図1:直鎖アルカンの沸点 (青),融点 (赤)

このように融点・沸点を調べると,分子鎖が伸びると分子間相互作用が強くなることがわかりますが,両者は異なる変化の仕方をしており,分子間相互作用の効果以外に,分子量や結晶中のパッキング状態の影響が含まれていると考えられます.そこで本記事では,アルカン同士が相互作用した2量体をモデルとし,量子化学計算によって炭素数と分子間相互作用が純粋にはどのような関係にあるのかを明らかすることにしました.

結果と考察

アルカン同士の相互作用は分散力が主体であり,DFTの場合は分散力補正された汎関数を用いる必要があります.また,相互作用の計算の際には基底関数重ね合わせ誤差 (BSSE) を補正する必要があります.そこで汎関数にはB97-D3(BJ)を,BSSE補正にはgCP法を用いることにしました.また,基底関数には中程度の大きさのdef2-TZVP基底を用いました (以下B97-gCP-D3/def2-TZVPと省略).

直鎖アルカン

図2にC1からC6までのアルカン2量体についてB97-gCP-D3/def2-TZVPで構造最適化を行った構造を示します.メタン (C1) の場合,水素が3つ結合した面同士で相互作用します.エタン (C2) 以降では,プロパン (C3),ブタン (C4) と炭素が増えていくと,アルカンのジグザグ構造が噛みあうようにして相互作用しているのが明らかになります.ヘキサン (C6)以降はただ長くなるだけなので省略します.

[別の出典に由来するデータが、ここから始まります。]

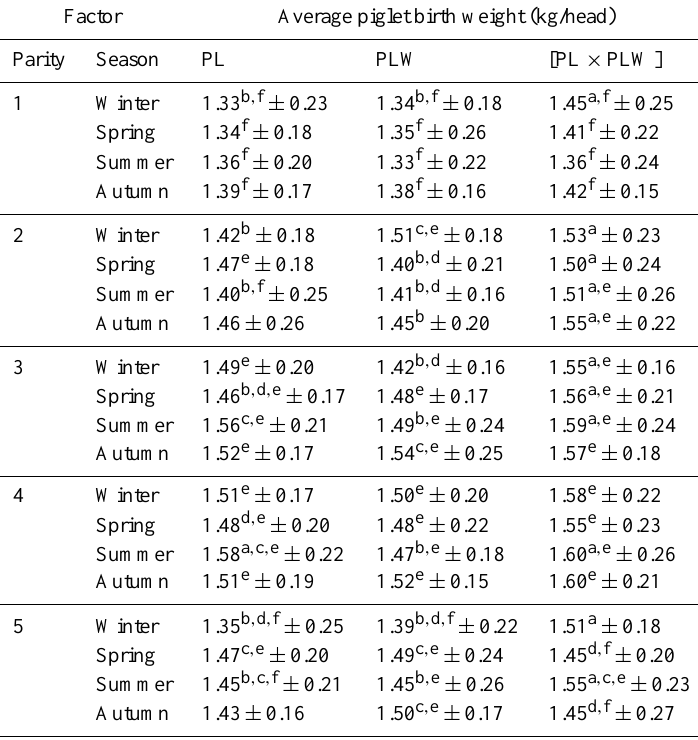
Table 4. The impact of season, parity and breed on average piglet birth weight.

図2:C1-C6アルカンまでの2量体構造.(a)メタン2量体,(b)エタン2量体,(c)プロパン2量体,(d)ブタン2量体,(e)ペンタン2量体,(f)ヘキサン2量体

続いて,相互作用エネルギーをC1からC12までのアルカン2量体についてまとめたものを表1および図3に示します.

表1:直鎖アルカン2量体 (C1-C12) の相互作用エネルギー
炭素数 相互作用エネルギー [kcal/mol]
1 -0.59
2 -1.30
3 -2.00
4 -2.86
5 -3.72
6 -4.62
7 -5.50
8 -6.40
9 -7.28
10 -8.18
11 -9.07
12 -9.96
図3:直鎖アルカン2量体 (C1-C12) の相互作用エネルギー

C1からC12までの相互作用エネルギーの回帰式はy = -0.865 x + 0.499でR2値は0.999です.メタン2量体の相互作用エネルギー (-0.59 kcal/mol) は直線からわずかに外れていますが,R2値はかなり1に近く,アルカン同士の相互作用は,炭素数に対して比例すると言えます.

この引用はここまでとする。